La politica, e questa non è una giustificazione, stava passando il tempo a scrivere comunicati stampa sul possibile taglio della stazione Hirpinia. Che in termini di milioni di euro vale più di un parco eolico e più dell’ambiente. Oppure più di una prospettiva turistica o degli uccelli che attraversano quella diga che dice benvenuti nell’Irpinia d’Oriente, intendiamoci. Resta il fatto che affidarsi a una fermata dell’alta velocità per sviluppare un’idea di crescita appare un azzardo. La grande infrastruttura, nel caso, attraverserebbe un deserto che in pochissimi stanno cercando di ripopolare o difendere.
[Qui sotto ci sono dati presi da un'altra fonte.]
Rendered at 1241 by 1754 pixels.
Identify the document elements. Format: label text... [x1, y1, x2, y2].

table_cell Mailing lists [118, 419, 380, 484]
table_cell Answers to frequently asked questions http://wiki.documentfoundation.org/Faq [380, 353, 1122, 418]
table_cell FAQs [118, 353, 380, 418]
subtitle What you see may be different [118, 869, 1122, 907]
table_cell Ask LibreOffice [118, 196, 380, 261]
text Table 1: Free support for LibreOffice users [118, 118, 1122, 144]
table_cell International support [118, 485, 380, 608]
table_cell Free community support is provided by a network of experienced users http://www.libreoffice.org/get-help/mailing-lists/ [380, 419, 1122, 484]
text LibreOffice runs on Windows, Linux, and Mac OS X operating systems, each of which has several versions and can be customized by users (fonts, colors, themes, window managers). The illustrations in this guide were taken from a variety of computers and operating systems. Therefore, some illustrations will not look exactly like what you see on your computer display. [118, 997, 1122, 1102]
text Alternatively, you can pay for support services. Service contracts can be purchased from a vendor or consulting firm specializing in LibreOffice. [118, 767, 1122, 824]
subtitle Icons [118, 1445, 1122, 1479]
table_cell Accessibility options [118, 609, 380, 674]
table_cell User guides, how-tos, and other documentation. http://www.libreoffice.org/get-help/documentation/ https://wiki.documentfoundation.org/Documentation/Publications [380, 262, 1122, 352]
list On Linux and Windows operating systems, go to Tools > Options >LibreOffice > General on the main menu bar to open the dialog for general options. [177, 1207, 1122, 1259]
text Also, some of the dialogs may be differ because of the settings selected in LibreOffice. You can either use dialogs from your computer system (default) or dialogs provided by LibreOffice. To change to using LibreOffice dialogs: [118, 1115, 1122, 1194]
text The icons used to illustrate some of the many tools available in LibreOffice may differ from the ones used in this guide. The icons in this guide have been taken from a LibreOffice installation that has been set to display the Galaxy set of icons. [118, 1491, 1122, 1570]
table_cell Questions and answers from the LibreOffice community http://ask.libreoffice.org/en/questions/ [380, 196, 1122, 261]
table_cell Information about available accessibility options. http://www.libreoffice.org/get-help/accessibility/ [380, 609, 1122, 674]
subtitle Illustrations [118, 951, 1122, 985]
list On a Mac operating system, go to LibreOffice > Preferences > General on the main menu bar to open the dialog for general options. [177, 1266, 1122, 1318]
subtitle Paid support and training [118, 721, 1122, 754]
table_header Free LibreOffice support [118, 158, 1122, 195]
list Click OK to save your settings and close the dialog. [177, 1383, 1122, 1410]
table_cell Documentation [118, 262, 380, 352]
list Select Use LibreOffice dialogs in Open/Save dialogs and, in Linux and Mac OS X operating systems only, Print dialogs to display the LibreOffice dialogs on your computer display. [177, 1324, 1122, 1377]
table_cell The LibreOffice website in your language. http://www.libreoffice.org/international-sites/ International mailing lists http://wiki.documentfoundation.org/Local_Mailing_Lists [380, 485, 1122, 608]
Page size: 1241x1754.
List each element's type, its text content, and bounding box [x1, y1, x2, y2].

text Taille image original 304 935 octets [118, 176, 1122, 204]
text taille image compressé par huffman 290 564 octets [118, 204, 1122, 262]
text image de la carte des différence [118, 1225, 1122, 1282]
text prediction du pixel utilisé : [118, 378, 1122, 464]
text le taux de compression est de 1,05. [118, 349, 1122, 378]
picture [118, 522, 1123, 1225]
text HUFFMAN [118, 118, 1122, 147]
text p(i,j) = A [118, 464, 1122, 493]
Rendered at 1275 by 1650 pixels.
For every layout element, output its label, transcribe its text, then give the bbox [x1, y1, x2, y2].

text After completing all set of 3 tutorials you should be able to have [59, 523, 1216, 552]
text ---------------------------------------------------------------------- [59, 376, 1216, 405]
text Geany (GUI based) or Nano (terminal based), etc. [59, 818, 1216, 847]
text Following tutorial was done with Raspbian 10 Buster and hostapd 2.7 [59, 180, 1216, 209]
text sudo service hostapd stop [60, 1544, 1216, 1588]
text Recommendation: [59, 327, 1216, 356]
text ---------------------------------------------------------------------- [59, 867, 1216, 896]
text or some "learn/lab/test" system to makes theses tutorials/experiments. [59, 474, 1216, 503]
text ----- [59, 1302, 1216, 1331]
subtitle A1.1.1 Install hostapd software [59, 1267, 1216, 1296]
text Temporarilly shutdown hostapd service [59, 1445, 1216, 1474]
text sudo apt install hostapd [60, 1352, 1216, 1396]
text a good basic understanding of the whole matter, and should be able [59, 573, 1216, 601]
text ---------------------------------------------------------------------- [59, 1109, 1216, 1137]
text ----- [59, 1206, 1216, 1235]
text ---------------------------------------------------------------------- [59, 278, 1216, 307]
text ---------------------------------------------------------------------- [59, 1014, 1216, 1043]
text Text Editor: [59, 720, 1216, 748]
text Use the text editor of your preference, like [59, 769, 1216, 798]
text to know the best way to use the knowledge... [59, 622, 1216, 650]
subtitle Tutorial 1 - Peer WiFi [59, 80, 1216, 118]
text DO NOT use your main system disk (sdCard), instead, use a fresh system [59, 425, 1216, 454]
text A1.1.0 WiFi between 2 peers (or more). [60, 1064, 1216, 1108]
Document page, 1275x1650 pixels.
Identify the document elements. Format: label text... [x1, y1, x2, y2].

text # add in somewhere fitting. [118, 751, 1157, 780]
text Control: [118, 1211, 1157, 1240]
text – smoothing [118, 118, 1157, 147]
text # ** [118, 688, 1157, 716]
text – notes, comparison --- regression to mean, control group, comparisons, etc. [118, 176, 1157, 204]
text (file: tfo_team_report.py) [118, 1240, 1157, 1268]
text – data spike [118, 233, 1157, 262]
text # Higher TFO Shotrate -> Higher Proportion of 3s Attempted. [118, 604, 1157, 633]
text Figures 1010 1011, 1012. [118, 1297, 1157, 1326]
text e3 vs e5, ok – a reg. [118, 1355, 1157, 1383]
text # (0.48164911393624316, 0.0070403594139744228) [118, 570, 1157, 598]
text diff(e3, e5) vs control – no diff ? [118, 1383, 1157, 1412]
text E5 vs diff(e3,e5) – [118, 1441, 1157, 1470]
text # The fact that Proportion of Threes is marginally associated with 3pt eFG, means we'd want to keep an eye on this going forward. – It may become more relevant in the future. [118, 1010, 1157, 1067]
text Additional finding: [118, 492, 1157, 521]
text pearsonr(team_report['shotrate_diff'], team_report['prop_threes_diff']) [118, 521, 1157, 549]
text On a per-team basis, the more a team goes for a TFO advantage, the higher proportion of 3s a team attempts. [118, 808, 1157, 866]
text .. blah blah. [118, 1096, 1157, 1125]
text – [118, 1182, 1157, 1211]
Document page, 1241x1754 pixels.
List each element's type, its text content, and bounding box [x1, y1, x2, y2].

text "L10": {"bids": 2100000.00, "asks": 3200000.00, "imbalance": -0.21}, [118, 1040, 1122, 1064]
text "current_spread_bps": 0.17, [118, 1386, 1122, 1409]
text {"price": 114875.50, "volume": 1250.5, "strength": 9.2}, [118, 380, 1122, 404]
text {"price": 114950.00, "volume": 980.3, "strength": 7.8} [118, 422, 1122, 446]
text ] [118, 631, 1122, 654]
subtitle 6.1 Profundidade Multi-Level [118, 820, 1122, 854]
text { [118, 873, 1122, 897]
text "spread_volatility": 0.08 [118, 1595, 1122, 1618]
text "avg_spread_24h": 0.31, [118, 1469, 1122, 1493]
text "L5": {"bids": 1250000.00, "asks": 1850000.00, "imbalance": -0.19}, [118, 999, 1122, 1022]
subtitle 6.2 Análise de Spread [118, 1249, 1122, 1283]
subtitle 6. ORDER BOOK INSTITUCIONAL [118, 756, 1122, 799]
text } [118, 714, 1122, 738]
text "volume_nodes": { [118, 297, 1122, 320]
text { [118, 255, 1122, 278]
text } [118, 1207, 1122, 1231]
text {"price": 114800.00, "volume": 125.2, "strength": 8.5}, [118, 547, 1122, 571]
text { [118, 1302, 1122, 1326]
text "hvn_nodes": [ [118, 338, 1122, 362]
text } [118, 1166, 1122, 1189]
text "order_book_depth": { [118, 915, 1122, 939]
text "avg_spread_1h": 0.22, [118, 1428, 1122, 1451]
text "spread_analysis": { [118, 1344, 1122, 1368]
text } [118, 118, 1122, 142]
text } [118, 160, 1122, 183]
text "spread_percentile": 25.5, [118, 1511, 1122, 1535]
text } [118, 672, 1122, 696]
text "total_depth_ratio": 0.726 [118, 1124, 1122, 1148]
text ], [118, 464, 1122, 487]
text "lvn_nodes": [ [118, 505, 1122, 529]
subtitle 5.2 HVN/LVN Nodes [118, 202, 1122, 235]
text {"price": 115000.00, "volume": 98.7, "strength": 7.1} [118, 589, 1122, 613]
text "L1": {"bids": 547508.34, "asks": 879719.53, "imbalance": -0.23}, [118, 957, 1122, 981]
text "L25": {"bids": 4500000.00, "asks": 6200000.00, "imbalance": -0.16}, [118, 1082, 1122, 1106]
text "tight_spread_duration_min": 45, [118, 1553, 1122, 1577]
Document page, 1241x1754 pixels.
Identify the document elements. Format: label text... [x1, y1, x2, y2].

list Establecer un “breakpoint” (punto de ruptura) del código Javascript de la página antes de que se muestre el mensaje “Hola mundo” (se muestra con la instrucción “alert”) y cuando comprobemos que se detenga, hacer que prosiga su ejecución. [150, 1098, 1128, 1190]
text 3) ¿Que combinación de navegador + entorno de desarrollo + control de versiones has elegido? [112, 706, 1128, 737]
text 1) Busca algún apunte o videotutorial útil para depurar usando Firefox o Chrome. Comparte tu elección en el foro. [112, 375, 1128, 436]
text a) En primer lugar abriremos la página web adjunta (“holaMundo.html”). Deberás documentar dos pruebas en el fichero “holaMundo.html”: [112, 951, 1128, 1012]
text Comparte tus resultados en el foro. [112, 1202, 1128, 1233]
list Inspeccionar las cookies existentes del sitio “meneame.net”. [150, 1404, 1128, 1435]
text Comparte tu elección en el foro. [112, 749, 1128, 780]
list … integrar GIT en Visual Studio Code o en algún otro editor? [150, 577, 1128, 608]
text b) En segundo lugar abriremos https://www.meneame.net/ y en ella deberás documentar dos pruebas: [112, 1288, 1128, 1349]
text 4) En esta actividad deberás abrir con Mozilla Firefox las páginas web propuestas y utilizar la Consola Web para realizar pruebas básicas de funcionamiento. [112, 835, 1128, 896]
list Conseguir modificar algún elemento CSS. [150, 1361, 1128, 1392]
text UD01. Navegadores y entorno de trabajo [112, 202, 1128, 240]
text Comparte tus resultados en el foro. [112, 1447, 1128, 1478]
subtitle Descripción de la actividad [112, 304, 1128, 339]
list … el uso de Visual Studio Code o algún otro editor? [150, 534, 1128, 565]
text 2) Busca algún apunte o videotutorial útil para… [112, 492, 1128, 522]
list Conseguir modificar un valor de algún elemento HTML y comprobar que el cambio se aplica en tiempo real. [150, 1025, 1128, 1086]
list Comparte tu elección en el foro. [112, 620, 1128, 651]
E l’attuale maggioranza a Roma rischia di fornire un’alibi comodissimo a politici, imprenditori, amministrazioni e associazioni “dell’ancien régime”.
Il punto è sempre lo stesso. Non stiamo decidendo nulla. Siamo troppo piccoli e, cosa peggiore, sembriamo incapaci di scegliere quel poco che ci resta da scegliere. Incapaci pure di seguire gli esempi positivi di chi ci dice “si può resistere”. Quasi sarebbe più coerente dirsi “Ok non siamo in grado di costruire niente, facciamo di una parte d’Irpinia un grande polo energetico e scordiamoci piccoli paesi e natura e prodotti”. Anche perché questo matrimonio tra innovazione e tradizione, tanto in voga tra gli imprenditori che ci disegnano il futuro, non l’abbiamo ancora capito nei dettagli. Nel frattempo il lamento senza azione è pratica quotidiana di tutti noi. Incredibilmente accompagnato da immotivati slanci di gioia per un caciocavallo e una sorgente, una montagna o un borgo incantato o imbambolato di un’Irpinia dolente e morente.